Metro Weekly

Arthur’s teacher comes out and marries his boyfriend in long-running PBS cartoon

Mr. Ratburn marries his boyfriend in a surprise reveal during the 22nd season's first episode

Patrick (left) and Mr. Ratburn at their wedding — Photo: PBS Kids

Long-running PBS Kids cartoon Arthur has opened its 22nd season by revealing that Mr. Ratburn as gay.

According to TVLine, the character — who teaches the titular 8-year-old aardvark Arthur and his friends — marries his partner in the episode, much to the surprise of the kids.

The episode, “Mr. Ratburn and the Special Someone,”which aired Monday, May 13, saw Arthur and friends learn that Mr. Ratburn is engaged.

They then spot Ratburn having lunch with a woman, Patty (voiced by Jane Lynch), who tells him that he’s “too soft” and should “toughen up.”

The kids believe that Patty is Ratburn’s fiance, and that she will make him miserable — which, in true childhood fashion, they realize will then make them miserable in school — and so decide to try and stop the wedding.

Of course, as you’ve probably guessed, when Arthur and co. show up to the wedding, they quickly discover how wrong they were — the woman is actually Mr. Ratburn’s sister.

“Then who is Mr. Ratburn marrying?” asks Arthur’s friend Muffy. Mr. Ratburn then walks down the aisle with his partner, Patrick.

The children quickly realize how happy Mr. Ratburn is, and, rather than sabotage the big day, instead eat cake and mock the happy couple’s dancing.

Unfortunately, despite widespread praise for Mr. Ratburn’s nuptials on social media, it hasn’t stopped some from busting out their right-wing homophobia.

Q. Allan Brocka, creator of Logo series Rick & Steve and known for the Eating Out films, collated a few responses in a tweet.

“Not a wonderful kind of day,” one user wrote in reference to Arthur‘s title song. “So I guess we are forcing this content to our children now,” said another.

A third user took a giant, disgusting leap of imagination and tweeted, “Next season [Arthur’s younger sister] D.W. will have her first sexual experience with a 35 year old man!”

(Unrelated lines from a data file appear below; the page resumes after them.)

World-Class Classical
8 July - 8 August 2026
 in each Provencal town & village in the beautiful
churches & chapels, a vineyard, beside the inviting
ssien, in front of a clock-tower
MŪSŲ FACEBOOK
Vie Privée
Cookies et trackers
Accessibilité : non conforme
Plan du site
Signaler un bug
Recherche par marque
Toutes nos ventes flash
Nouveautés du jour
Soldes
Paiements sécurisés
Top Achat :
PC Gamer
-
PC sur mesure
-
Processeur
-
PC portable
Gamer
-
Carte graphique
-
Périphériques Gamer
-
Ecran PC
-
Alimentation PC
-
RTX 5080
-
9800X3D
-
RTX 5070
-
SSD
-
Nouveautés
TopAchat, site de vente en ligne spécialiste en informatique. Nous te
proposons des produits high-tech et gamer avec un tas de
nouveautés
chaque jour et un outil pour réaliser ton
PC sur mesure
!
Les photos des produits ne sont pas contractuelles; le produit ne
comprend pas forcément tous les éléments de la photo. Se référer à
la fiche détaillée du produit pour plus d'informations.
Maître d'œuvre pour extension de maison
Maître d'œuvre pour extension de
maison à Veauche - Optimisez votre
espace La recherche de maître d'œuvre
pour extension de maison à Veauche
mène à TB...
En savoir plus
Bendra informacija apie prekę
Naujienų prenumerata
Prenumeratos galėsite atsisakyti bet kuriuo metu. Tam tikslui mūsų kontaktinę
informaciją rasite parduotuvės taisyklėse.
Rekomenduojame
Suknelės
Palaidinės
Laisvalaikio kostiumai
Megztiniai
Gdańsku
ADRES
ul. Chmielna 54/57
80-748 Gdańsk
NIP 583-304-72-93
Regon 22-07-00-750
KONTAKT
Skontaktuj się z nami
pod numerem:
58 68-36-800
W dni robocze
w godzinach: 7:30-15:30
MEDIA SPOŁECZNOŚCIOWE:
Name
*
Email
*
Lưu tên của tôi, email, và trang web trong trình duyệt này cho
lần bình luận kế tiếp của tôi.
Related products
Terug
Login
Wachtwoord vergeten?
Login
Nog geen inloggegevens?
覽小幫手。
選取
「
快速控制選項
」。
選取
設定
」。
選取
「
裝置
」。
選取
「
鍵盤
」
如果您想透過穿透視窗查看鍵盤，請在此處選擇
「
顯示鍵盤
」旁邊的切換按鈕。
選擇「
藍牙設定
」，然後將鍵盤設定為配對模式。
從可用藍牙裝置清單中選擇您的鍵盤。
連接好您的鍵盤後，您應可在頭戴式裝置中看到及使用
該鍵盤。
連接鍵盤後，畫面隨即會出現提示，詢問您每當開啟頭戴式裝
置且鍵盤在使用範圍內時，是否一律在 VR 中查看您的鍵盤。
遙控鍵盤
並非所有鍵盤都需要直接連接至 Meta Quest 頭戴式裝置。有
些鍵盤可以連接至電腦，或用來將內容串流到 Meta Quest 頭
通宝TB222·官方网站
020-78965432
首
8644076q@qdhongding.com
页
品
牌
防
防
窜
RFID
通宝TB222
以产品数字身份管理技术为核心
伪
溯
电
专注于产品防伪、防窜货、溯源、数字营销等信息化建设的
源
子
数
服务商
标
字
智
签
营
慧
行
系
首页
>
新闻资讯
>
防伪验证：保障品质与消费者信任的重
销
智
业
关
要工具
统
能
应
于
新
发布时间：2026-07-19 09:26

“Sure it’s ok to let a faggot come out of the closet but don’t [sic] you teach kids about God,” someone else wrote.

Brocka clapped back: “I mean, *somebody’s* got to teach your kids how not to be douche nozzles.”

The word “gay” is never said during the “Mr. Ratburn and the Special Someone” — much like a 2005 episode of Arthur spin-off Postcards From Buster, which featured lesbian moms in Vermont, but didn’t use the word “lesbian.”

That didn’t stop it from being subject to conservative ire at the time, with PBS withdrawing the episode from airing after then Secretary of Education Margaret Spellings demanded PBS return the federal funds used to create the episode, claiming “many parents would not want their young children exposed to the lifestyles portrayed in this episode.”